Pictures from Life
Once in a church, a teenage girl asked me:
– Where were you born?
– In Karaganda, – I answered.
– Come on! You're joking, there's no such city, – she countered.
I had to show my passport. Her surprise knew no bounds. There was a time when people often said the phrase "Where, where – in Karaganda," and so my native city acquired such a jocular connotation.
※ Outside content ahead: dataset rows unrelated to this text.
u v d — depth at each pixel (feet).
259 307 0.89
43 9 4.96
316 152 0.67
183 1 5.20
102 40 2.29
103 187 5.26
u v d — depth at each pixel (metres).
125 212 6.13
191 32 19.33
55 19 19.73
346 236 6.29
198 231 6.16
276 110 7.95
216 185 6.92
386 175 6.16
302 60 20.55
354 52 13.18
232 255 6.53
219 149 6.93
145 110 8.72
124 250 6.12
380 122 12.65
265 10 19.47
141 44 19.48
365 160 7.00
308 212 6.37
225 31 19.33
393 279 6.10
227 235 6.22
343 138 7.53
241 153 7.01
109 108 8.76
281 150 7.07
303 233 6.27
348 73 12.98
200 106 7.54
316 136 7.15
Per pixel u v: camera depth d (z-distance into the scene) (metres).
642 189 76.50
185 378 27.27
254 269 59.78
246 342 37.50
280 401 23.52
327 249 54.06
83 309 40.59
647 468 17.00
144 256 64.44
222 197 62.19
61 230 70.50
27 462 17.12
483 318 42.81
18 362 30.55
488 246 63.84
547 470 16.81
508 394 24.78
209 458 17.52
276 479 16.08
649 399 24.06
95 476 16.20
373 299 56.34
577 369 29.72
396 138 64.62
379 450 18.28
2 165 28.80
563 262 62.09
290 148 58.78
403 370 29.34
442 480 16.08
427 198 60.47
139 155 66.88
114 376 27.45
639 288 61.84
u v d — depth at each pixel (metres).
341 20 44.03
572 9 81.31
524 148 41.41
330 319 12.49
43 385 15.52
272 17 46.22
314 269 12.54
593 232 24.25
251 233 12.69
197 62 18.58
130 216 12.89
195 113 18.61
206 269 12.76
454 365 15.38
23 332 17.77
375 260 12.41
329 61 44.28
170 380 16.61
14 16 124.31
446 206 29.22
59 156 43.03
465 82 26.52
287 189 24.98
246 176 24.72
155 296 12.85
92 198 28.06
So there I was born and raised in a believing family, there I finished secondary school, there I became acquainted with the church, which I began attending a year before the army. At the conscription commission I was asked a famous question, which I suspect was asked more often there than in other cities – no, not "where, where, in Karaganda?" – but another one:
– Are you a Komsomol member?
– No.
– A believer?
– Yes!
– To the North! To the rocks!
Thus the Lord, through the hand of the military commissioner, determined my fate. I was sent to serve in the Murmansk region, not far from the city. In my second year of service, I visited a church in Murmansk for the first time. I missed the morning gathering – couldn't find it. Before the evening gathering, I met and became acquainted with the presbyter. He needed to visit a young family to comfort the mistress of the house, who had moved to her husband from southern lands. Since I had nowhere to go, he took me with him. During the conversation, he told her that if not for God's will, he would not have been in Murmansk for already 18 years. (He had come from Ukraine).
When these words reached my ear, a thought flashed through my mind: "Perhaps I too should stay here?" I was afraid and quickly dismissed this thought: to stay in Murmansk – that was categorically not in my plans!
Before the army, apart from the Karaganda church, I had been almost nowhere. The church there in the mid-seventies had up to 1500 members. If not such a number, then something similar I expected to see in Murmansk…
We entered a small house, thirty or forty people in the hall and… there came that thought again about staying in Murmansk. In short, I lost my peace: I presented various arguments and "proofs" that I could not stay, I argued and resisted. Two months passed this way. In the end I was defeated and convinced that this was my path, and now here I am. All this happened in 1978. In 1981 I married; we have five children and grandchildren.
I was ordained to the diaconal ministry in 1983, to the presbyterial ministry in 1985.
When you feel that you are in the right place, needed, and serve the Lord – this is great happiness! Glory to God! My boundaries run through beautiful places!